======== Record set

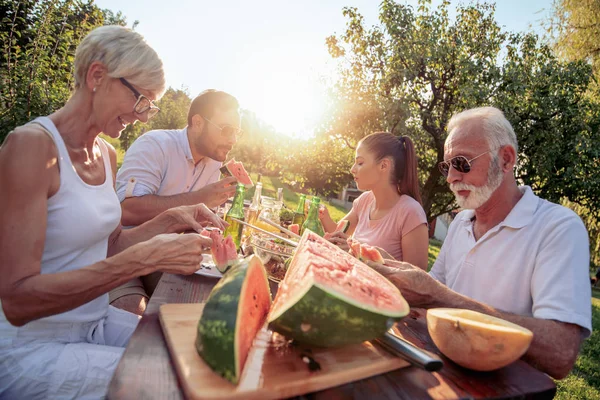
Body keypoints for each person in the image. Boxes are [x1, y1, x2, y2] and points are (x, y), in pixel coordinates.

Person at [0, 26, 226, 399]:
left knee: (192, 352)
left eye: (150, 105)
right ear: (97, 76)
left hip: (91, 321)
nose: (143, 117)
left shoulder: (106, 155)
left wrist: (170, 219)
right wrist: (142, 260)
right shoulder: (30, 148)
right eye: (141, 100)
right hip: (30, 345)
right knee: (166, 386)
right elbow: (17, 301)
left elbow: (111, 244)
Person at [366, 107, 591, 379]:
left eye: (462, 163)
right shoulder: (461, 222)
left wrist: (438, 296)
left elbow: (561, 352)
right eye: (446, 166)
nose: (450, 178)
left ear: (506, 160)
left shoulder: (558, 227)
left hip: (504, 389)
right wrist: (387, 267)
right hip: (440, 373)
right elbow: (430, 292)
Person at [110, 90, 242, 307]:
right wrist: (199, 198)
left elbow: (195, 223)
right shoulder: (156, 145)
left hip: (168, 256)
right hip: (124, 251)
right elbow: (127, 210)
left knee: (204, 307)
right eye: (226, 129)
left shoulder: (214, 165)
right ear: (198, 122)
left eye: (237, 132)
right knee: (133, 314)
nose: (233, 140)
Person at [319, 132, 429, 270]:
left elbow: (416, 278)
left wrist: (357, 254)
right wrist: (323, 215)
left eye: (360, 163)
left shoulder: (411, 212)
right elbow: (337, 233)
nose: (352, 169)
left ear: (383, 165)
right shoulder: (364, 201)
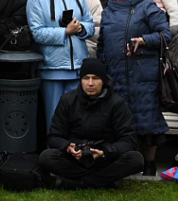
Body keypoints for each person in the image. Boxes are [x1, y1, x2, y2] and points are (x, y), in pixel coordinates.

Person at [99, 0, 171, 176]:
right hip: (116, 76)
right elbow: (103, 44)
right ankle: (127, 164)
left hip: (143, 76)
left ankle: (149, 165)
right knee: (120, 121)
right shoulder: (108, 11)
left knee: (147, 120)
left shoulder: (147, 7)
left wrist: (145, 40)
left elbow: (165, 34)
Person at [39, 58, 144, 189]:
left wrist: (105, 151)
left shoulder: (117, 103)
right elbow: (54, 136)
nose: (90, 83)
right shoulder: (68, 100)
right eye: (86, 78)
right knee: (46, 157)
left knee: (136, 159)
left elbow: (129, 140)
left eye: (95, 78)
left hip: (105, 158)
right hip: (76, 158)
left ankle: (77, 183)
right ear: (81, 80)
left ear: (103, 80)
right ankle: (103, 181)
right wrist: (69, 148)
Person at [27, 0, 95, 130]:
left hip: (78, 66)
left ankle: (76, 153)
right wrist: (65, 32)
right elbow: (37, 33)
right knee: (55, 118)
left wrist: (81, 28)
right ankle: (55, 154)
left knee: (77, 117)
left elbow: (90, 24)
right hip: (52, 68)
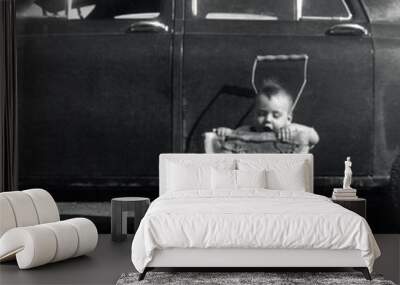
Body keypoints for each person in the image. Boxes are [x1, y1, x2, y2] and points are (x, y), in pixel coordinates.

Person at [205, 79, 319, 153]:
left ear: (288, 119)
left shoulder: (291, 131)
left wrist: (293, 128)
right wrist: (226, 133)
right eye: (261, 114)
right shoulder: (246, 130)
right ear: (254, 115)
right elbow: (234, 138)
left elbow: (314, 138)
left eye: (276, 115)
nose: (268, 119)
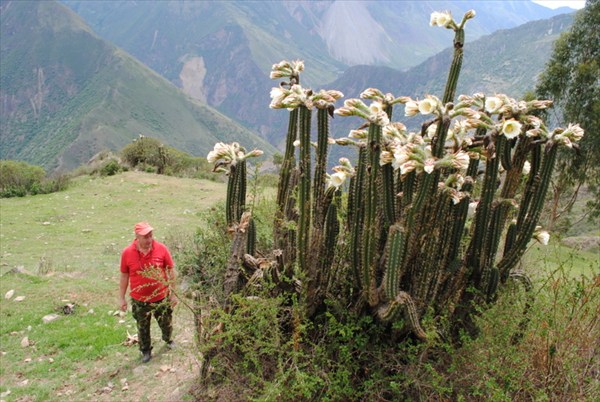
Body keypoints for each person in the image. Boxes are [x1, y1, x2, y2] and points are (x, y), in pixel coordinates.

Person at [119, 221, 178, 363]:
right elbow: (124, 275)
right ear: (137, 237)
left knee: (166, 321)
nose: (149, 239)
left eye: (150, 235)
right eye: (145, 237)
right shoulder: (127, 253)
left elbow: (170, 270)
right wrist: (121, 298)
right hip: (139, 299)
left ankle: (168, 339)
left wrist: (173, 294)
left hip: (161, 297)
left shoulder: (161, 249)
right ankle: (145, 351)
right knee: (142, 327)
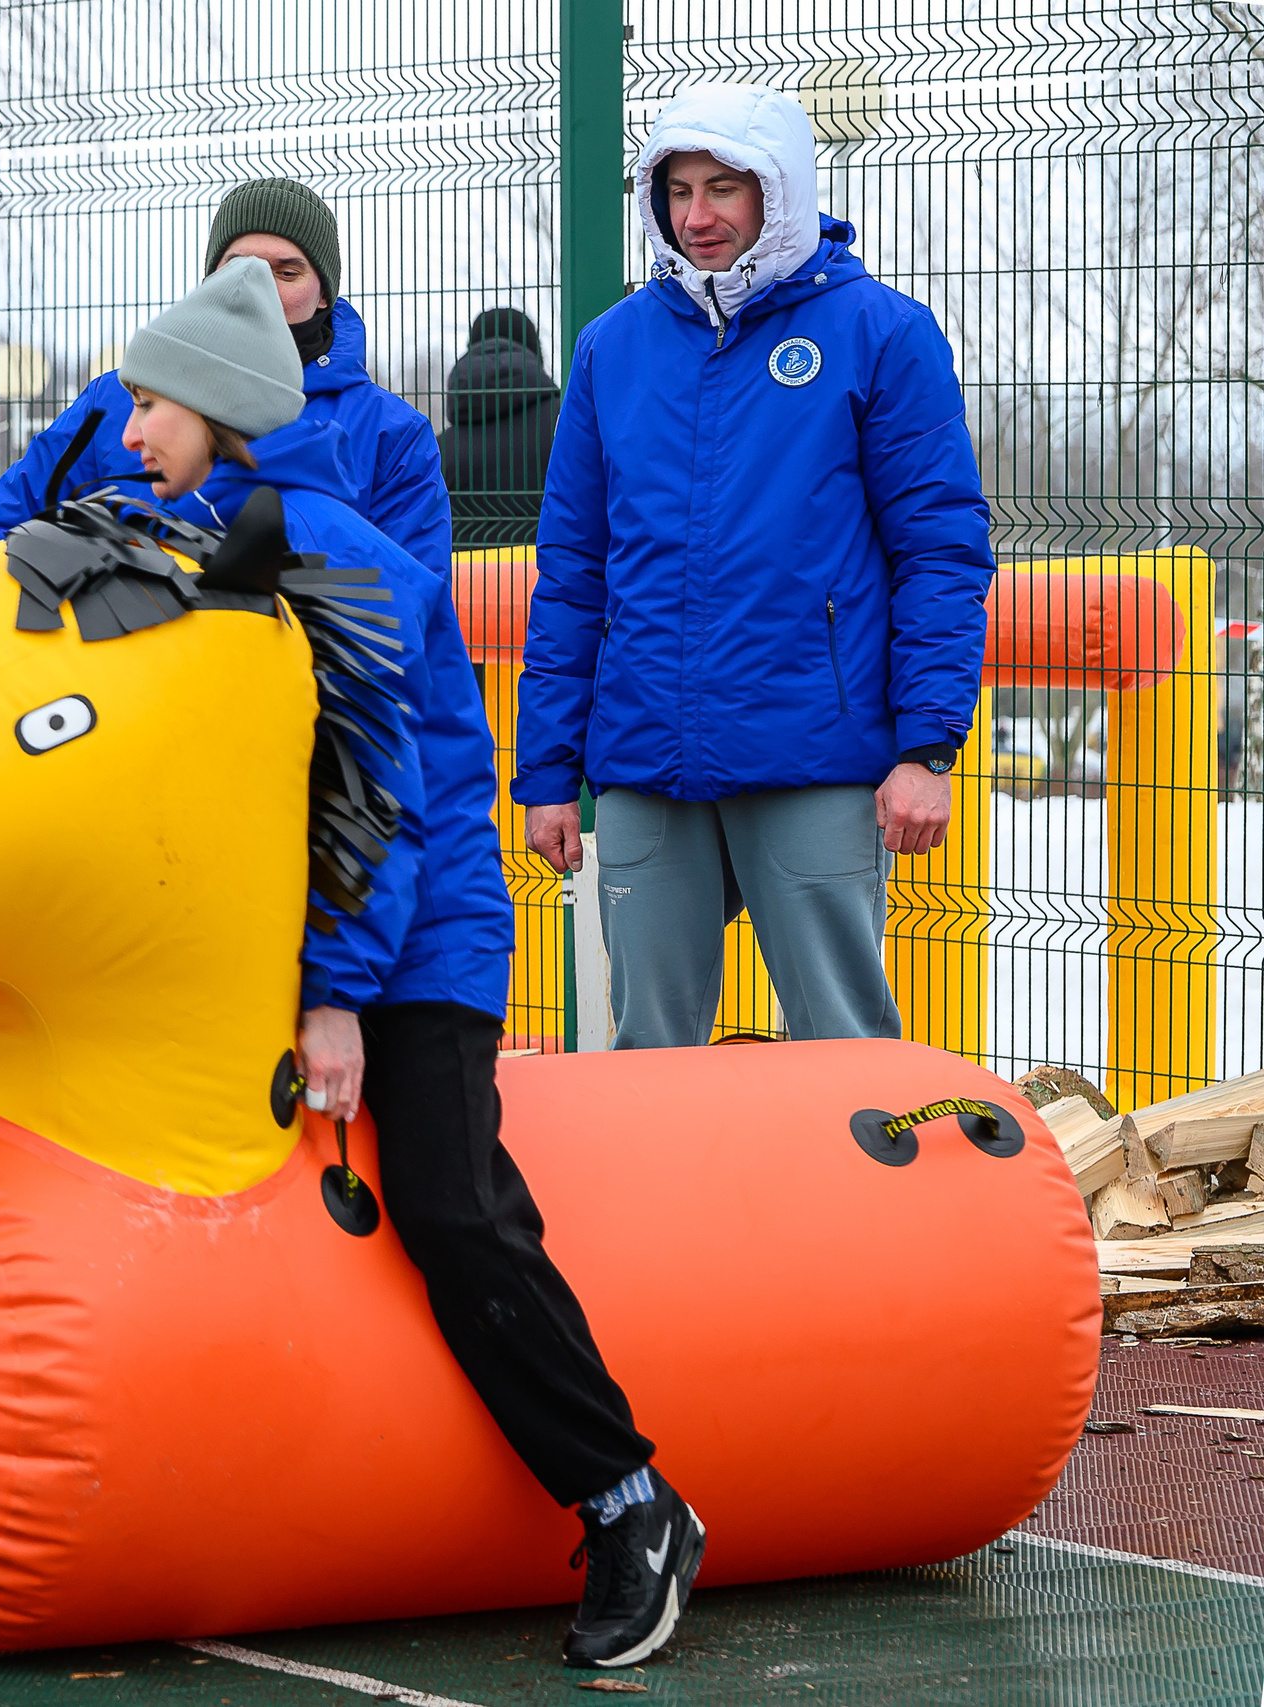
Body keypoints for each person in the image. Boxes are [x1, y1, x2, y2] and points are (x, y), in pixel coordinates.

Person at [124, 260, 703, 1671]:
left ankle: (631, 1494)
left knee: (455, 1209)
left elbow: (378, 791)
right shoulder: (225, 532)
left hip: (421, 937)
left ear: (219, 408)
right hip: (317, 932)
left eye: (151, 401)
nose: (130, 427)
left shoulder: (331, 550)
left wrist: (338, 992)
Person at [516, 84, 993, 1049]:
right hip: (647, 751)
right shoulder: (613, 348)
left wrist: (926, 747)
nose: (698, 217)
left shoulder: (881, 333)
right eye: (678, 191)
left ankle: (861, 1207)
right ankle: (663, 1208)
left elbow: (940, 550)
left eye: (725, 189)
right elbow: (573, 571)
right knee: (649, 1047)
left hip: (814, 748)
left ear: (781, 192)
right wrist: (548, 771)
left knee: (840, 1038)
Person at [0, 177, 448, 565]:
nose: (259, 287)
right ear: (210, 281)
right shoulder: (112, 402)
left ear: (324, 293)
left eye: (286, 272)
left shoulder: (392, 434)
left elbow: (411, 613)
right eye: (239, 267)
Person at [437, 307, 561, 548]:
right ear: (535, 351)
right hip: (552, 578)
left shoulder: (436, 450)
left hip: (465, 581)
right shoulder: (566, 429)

================
======== Record set

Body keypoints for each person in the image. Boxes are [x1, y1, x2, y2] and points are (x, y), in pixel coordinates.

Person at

================

**Problem statement**
With "ankle" as the search string, filter the records and return each line that has it.

**Problem solution**
right ankle: (127, 164)
left ankle: (149, 165)
left ankle: (77, 183)
right ankle: (103, 181)
left ankle: (76, 153)
right ankle: (55, 154)
left ankle: (168, 339)
right ankle: (145, 351)
left ankle: (631, 1494)
left ankle: (861, 1207)
right ankle: (663, 1208)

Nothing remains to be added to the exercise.